Mechanics

Strength and movement

In the History of Science, there have been many discussions about movement and its relationship with force. Today we understand that the force is related to the variation of the velocity.

Throughout history, great scholars have focused on understanding the relationship between force and motion.
The explanations of the phenomena of nature occur through the understanding we have about what we observe. Many theories considered correct in the past were later reworked, as scientific truths are dated and depend on science itself to be validated and/or refuted. So it was with the ideas related to force and motion .

The relationship between force and motion generated numerous discussions in the History of Science and was the focus of attention of many scholars, such as Aristotle and Galileo Galilei .

For Aristotle , force was linked to the existence of speed. It was impossible, according to him, for the existence of a movement in which there was no continuous action of a force. The movements, according to the Aristotelian perspective, can be natural, when the body seeks its natural place in the universe (hypothesis used to explain the fall of bodies ), and violent, when bodies are removed from their place of origin through the application of a force. In his work entitled Mechanics, Aristotle stated that a body in motion would only come to immobility if the force acting on it ceased to act. Therefore, we can understand that, according to this view, there is only velocity if there is a force.

In the 14th century, the French priest Jean Buridan proposed a new explanation for the question of movements, introducing the concept of impetus . For Buridan, a force applied to an object transfers an impetus to it. Thus, velocity lasts as long as the momentum of force exists.

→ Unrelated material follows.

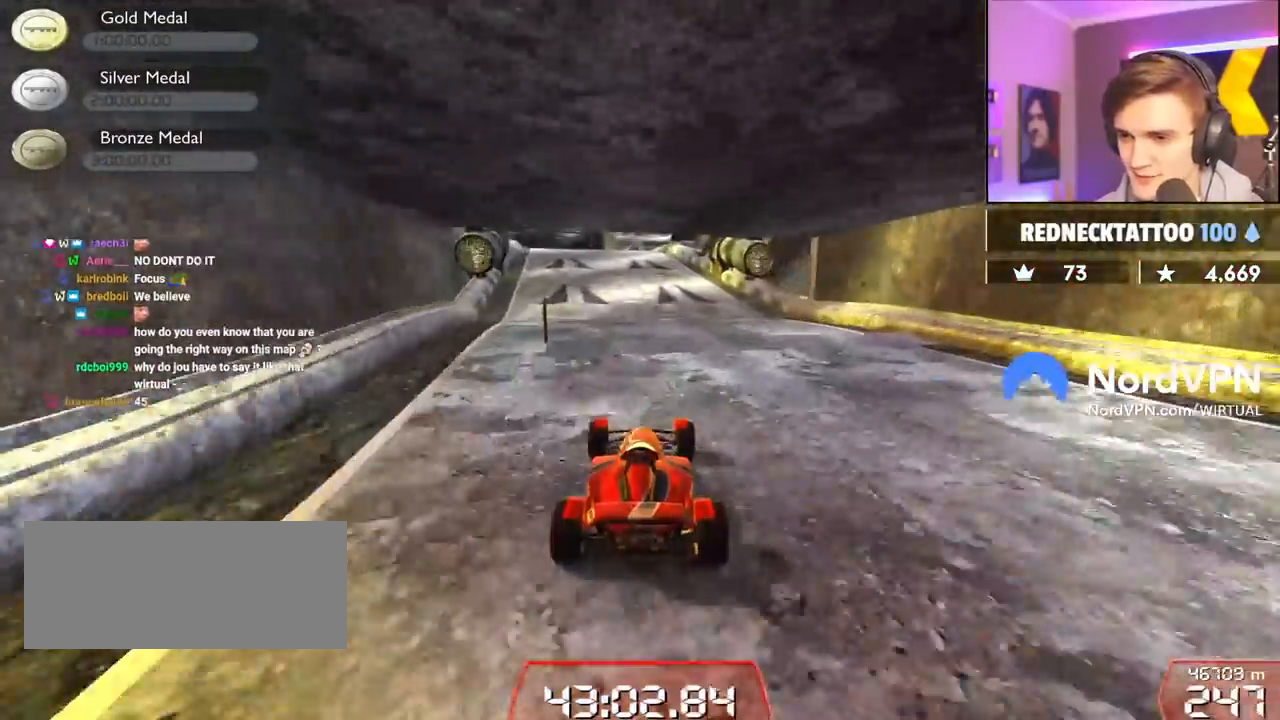
{"keys": ["up"], "events": []}
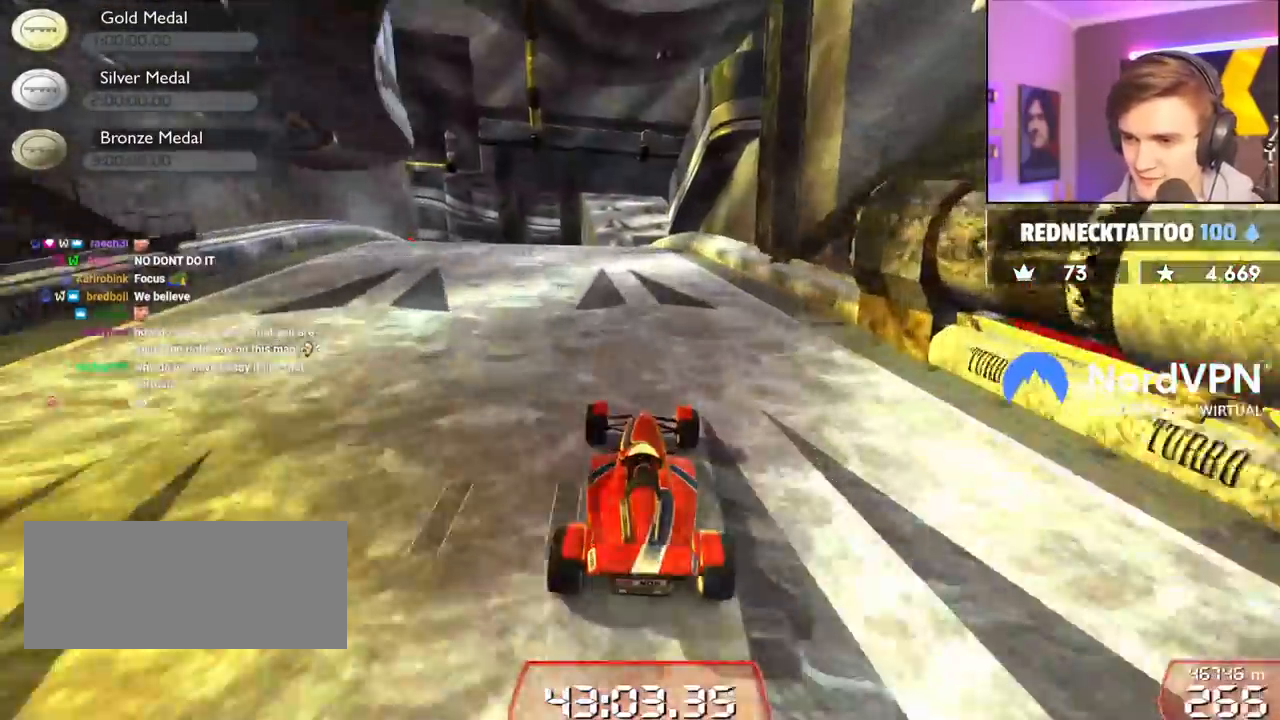
{"keys": ["up"], "events": [[67, "right", "down"], [117, "right", "up"]]}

Clarity in the explanations of the question of movements began to emerge with Galileo Galilei in the 17th century. For Galileo, an object in motion, after being propelled by a force, only stops due to the action of external forces, such as friction . If there was the possibility of totally eliminating friction, the body would be in perpetual motion without the action of forces on it. For Galileo, forces are not related to velocity itself, but to its variation.

The philosopher René Descartes , a contemporary of Galileo, realized that the rectilinear trajectory is a consequence of the lack of application of a force and stated that motion can occur without the action of forces for any bodies, including celestial bodies.

In the 17th century, Isaac Newton published the work Mathematical Principles of Natural Philosophy, in which the concept of inertia was exposed and the relationship between force and motion clarified. Newton wrote:

“ An impressed force is an action exerted on a body in order to change its state, either at rest or in uniform forward motion in a straight line.
This force consists only in action; and no longer remains in the body when the action ends…”

We conclude that forces can act on bodies by increasing or decreasing their speed. In the case of uniform rectilinear motion , the velocity of a mobile is maintained without the action of external forces.